● **Exercise brief**
Once you have read the listing, retype all of it exactly.

● **Records to use**

++++

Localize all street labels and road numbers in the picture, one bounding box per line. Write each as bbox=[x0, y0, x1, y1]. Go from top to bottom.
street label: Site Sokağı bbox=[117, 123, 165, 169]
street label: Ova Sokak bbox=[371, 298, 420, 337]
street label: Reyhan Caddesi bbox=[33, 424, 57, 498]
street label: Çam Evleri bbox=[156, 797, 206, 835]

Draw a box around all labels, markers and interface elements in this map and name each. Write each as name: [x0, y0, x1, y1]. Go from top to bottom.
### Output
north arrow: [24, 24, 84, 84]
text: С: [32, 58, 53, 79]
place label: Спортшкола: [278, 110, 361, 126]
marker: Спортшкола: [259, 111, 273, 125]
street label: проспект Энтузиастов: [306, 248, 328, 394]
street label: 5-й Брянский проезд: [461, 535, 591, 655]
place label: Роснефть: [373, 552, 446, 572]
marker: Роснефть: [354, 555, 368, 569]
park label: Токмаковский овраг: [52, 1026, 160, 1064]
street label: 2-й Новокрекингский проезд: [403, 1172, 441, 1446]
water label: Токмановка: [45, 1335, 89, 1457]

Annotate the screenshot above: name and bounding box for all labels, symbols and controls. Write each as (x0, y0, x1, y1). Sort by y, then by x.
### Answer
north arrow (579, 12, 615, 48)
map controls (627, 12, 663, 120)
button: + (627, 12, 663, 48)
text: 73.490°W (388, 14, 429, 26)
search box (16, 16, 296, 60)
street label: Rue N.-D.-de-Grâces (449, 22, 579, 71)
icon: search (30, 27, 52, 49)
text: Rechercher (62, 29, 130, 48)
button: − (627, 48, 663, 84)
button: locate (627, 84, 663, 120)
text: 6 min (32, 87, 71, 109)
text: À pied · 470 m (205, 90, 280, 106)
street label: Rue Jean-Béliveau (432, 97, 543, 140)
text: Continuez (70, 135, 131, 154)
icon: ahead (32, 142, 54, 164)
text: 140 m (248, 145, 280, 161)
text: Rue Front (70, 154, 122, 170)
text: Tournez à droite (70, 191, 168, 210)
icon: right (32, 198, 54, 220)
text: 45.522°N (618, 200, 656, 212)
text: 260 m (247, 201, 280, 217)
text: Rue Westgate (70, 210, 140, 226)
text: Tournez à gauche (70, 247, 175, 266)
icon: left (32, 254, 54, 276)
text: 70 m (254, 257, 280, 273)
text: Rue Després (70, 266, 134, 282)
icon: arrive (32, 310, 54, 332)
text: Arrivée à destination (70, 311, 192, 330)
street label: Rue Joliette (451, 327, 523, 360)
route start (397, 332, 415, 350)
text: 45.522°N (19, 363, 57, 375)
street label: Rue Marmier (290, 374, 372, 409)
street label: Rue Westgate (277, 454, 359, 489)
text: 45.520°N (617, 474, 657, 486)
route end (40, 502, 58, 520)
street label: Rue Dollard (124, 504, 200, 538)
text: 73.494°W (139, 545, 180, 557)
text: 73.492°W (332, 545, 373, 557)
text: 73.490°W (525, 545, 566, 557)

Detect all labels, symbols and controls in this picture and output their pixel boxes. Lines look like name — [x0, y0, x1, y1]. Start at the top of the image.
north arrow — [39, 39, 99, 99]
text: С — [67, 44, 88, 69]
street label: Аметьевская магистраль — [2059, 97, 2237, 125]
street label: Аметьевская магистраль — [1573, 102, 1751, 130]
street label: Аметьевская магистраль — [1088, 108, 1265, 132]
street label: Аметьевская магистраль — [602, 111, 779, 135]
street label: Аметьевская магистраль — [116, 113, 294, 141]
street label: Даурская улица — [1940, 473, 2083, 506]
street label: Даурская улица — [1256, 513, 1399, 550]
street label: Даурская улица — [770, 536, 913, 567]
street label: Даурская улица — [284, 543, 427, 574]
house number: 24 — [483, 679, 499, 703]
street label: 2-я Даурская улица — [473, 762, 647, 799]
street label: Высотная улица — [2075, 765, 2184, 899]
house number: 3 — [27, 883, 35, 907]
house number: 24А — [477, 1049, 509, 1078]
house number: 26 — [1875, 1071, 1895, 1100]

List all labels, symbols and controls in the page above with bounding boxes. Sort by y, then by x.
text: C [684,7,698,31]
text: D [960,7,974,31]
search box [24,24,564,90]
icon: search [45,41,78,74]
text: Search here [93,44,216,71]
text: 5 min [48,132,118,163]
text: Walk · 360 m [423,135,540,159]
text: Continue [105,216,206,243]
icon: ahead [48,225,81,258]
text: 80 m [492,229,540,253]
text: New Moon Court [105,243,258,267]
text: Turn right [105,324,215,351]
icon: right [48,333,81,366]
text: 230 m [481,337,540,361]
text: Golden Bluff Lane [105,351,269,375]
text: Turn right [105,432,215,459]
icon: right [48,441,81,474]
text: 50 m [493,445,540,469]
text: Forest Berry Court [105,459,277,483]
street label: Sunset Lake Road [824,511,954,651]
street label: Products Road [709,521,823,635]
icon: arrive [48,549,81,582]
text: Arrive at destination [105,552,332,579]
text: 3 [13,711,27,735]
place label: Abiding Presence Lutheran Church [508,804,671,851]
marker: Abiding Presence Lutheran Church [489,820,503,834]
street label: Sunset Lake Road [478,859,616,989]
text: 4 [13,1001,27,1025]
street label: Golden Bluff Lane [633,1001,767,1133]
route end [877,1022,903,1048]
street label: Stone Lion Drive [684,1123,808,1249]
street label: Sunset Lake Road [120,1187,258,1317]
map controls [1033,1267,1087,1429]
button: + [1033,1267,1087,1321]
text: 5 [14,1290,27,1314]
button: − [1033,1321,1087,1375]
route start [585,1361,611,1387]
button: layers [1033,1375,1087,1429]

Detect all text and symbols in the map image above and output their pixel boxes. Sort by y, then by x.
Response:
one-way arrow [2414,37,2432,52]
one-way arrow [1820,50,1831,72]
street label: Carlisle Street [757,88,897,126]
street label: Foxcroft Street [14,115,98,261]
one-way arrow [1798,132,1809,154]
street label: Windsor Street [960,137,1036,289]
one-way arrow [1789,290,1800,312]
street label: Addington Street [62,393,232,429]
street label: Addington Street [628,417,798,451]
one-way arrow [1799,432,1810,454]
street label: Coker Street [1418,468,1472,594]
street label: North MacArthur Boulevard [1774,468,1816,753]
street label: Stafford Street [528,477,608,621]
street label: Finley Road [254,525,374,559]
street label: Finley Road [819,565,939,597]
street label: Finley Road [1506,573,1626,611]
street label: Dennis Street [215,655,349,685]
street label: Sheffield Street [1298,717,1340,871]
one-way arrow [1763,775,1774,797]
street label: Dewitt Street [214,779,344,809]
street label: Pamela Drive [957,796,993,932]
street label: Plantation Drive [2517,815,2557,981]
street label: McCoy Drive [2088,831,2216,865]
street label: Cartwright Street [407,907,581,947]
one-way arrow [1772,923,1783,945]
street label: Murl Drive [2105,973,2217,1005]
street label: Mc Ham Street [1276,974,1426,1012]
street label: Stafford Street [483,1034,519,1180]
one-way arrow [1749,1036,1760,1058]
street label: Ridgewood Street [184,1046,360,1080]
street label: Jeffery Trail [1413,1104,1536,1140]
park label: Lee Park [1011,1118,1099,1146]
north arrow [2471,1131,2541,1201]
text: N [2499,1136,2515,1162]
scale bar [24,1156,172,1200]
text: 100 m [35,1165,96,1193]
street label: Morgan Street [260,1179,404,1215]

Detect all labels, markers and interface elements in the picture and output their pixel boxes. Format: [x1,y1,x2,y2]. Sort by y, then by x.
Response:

++++

● **Exercise result**
Localize all street labels and road numbers in the picture, one bounding box per line. Write each as bbox=[x0, y0, x1, y1]. Go from top to bottom.
street label: Site Sokağı bbox=[117, 123, 165, 169]
street label: Ova Sokak bbox=[371, 298, 420, 337]
street label: Reyhan Caddesi bbox=[33, 424, 57, 498]
street label: Çam Evleri bbox=[156, 797, 206, 835]

Draw a box around all labels, markers and interface elements in this map and name each. Write each as name: [x0, y0, x1, y1]. Go from top to bottom.
### Output
north arrow: [24, 24, 84, 84]
text: С: [32, 58, 53, 79]
place label: Спортшкола: [278, 110, 361, 126]
marker: Спортшкола: [259, 111, 273, 125]
street label: проспект Энтузиастов: [306, 248, 328, 394]
street label: 5-й Брянский проезд: [461, 535, 591, 655]
place label: Роснефть: [373, 552, 446, 572]
marker: Роснефть: [354, 555, 368, 569]
park label: Токмаковский овраг: [52, 1026, 160, 1064]
street label: 2-й Новокрекингский проезд: [403, 1172, 441, 1446]
water label: Токмановка: [45, 1335, 89, 1457]

Annotate the screenshot above: name and bounding box for all labels, symbols and controls. Write each as (x0, y0, x1, y1). Sort by y, then by x.
### Answer
north arrow (579, 12, 615, 48)
map controls (627, 12, 663, 120)
button: + (627, 12, 663, 48)
text: 73.490°W (388, 14, 429, 26)
search box (16, 16, 296, 60)
street label: Rue N.-D.-de-Grâces (449, 22, 579, 71)
icon: search (30, 27, 52, 49)
text: Rechercher (62, 29, 130, 48)
button: − (627, 48, 663, 84)
button: locate (627, 84, 663, 120)
text: 6 min (32, 87, 71, 109)
text: À pied · 470 m (205, 90, 280, 106)
street label: Rue Jean-Béliveau (432, 97, 543, 140)
text: Continuez (70, 135, 131, 154)
icon: ahead (32, 142, 54, 164)
text: 140 m (248, 145, 280, 161)
text: Rue Front (70, 154, 122, 170)
text: Tournez à droite (70, 191, 168, 210)
icon: right (32, 198, 54, 220)
text: 45.522°N (618, 200, 656, 212)
text: 260 m (247, 201, 280, 217)
text: Rue Westgate (70, 210, 140, 226)
text: Tournez à gauche (70, 247, 175, 266)
icon: left (32, 254, 54, 276)
text: 70 m (254, 257, 280, 273)
text: Rue Després (70, 266, 134, 282)
icon: arrive (32, 310, 54, 332)
text: Arrivée à destination (70, 311, 192, 330)
street label: Rue Joliette (451, 327, 523, 360)
route start (397, 332, 415, 350)
text: 45.522°N (19, 363, 57, 375)
street label: Rue Marmier (290, 374, 372, 409)
street label: Rue Westgate (277, 454, 359, 489)
text: 45.520°N (617, 474, 657, 486)
route end (40, 502, 58, 520)
street label: Rue Dollard (124, 504, 200, 538)
text: 73.494°W (139, 545, 180, 557)
text: 73.492°W (332, 545, 373, 557)
text: 73.490°W (525, 545, 566, 557)

Detect all labels, symbols and controls in this picture and output their pixel boxes. Lines look like name — [x0, y0, x1, y1]. Start at the top of the image.
north arrow — [39, 39, 99, 99]
text: С — [67, 44, 88, 69]
street label: Аметьевская магистраль — [2059, 97, 2237, 125]
street label: Аметьевская магистраль — [1573, 102, 1751, 130]
street label: Аметьевская магистраль — [1088, 108, 1265, 132]
street label: Аметьевская магистраль — [602, 111, 779, 135]
street label: Аметьевская магистраль — [116, 113, 294, 141]
street label: Даурская улица — [1940, 473, 2083, 506]
street label: Даурская улица — [1256, 513, 1399, 550]
street label: Даурская улица — [770, 536, 913, 567]
street label: Даурская улица — [284, 543, 427, 574]
house number: 24 — [483, 679, 499, 703]
street label: 2-я Даурская улица — [473, 762, 647, 799]
street label: Высотная улица — [2075, 765, 2184, 899]
house number: 3 — [27, 883, 35, 907]
house number: 24А — [477, 1049, 509, 1078]
house number: 26 — [1875, 1071, 1895, 1100]

List all labels, symbols and controls in the page above with bounding boxes. Sort by y, then by x.
text: C [684,7,698,31]
text: D [960,7,974,31]
search box [24,24,564,90]
icon: search [45,41,78,74]
text: Search here [93,44,216,71]
text: 5 min [48,132,118,163]
text: Walk · 360 m [423,135,540,159]
text: Continue [105,216,206,243]
icon: ahead [48,225,81,258]
text: 80 m [492,229,540,253]
text: New Moon Court [105,243,258,267]
text: Turn right [105,324,215,351]
icon: right [48,333,81,366]
text: 230 m [481,337,540,361]
text: Golden Bluff Lane [105,351,269,375]
text: Turn right [105,432,215,459]
icon: right [48,441,81,474]
text: 50 m [493,445,540,469]
text: Forest Berry Court [105,459,277,483]
street label: Sunset Lake Road [824,511,954,651]
street label: Products Road [709,521,823,635]
icon: arrive [48,549,81,582]
text: Arrive at destination [105,552,332,579]
text: 3 [13,711,27,735]
place label: Abiding Presence Lutheran Church [508,804,671,851]
marker: Abiding Presence Lutheran Church [489,820,503,834]
street label: Sunset Lake Road [478,859,616,989]
text: 4 [13,1001,27,1025]
street label: Golden Bluff Lane [633,1001,767,1133]
route end [877,1022,903,1048]
street label: Stone Lion Drive [684,1123,808,1249]
street label: Sunset Lake Road [120,1187,258,1317]
map controls [1033,1267,1087,1429]
button: + [1033,1267,1087,1321]
text: 5 [14,1290,27,1314]
button: − [1033,1321,1087,1375]
route start [585,1361,611,1387]
button: layers [1033,1375,1087,1429]

Detect all text and symbols in the map image above and output their pixel boxes. Sort by y, then by x.
Response:
one-way arrow [2414,37,2432,52]
one-way arrow [1820,50,1831,72]
street label: Carlisle Street [757,88,897,126]
street label: Foxcroft Street [14,115,98,261]
one-way arrow [1798,132,1809,154]
street label: Windsor Street [960,137,1036,289]
one-way arrow [1789,290,1800,312]
street label: Addington Street [62,393,232,429]
street label: Addington Street [628,417,798,451]
one-way arrow [1799,432,1810,454]
street label: Coker Street [1418,468,1472,594]
street label: North MacArthur Boulevard [1774,468,1816,753]
street label: Stafford Street [528,477,608,621]
street label: Finley Road [254,525,374,559]
street label: Finley Road [819,565,939,597]
street label: Finley Road [1506,573,1626,611]
street label: Dennis Street [215,655,349,685]
street label: Sheffield Street [1298,717,1340,871]
one-way arrow [1763,775,1774,797]
street label: Dewitt Street [214,779,344,809]
street label: Pamela Drive [957,796,993,932]
street label: Plantation Drive [2517,815,2557,981]
street label: McCoy Drive [2088,831,2216,865]
street label: Cartwright Street [407,907,581,947]
one-way arrow [1772,923,1783,945]
street label: Murl Drive [2105,973,2217,1005]
street label: Mc Ham Street [1276,974,1426,1012]
street label: Stafford Street [483,1034,519,1180]
one-way arrow [1749,1036,1760,1058]
street label: Ridgewood Street [184,1046,360,1080]
street label: Jeffery Trail [1413,1104,1536,1140]
park label: Lee Park [1011,1118,1099,1146]
north arrow [2471,1131,2541,1201]
text: N [2499,1136,2515,1162]
scale bar [24,1156,172,1200]
text: 100 m [35,1165,96,1193]
street label: Morgan Street [260,1179,404,1215]

Detect all labels, markers and interface elements in the picture and output their pixel boxes. Format: [x1,y1,x2,y2]. Sort by y, then by x.
Response:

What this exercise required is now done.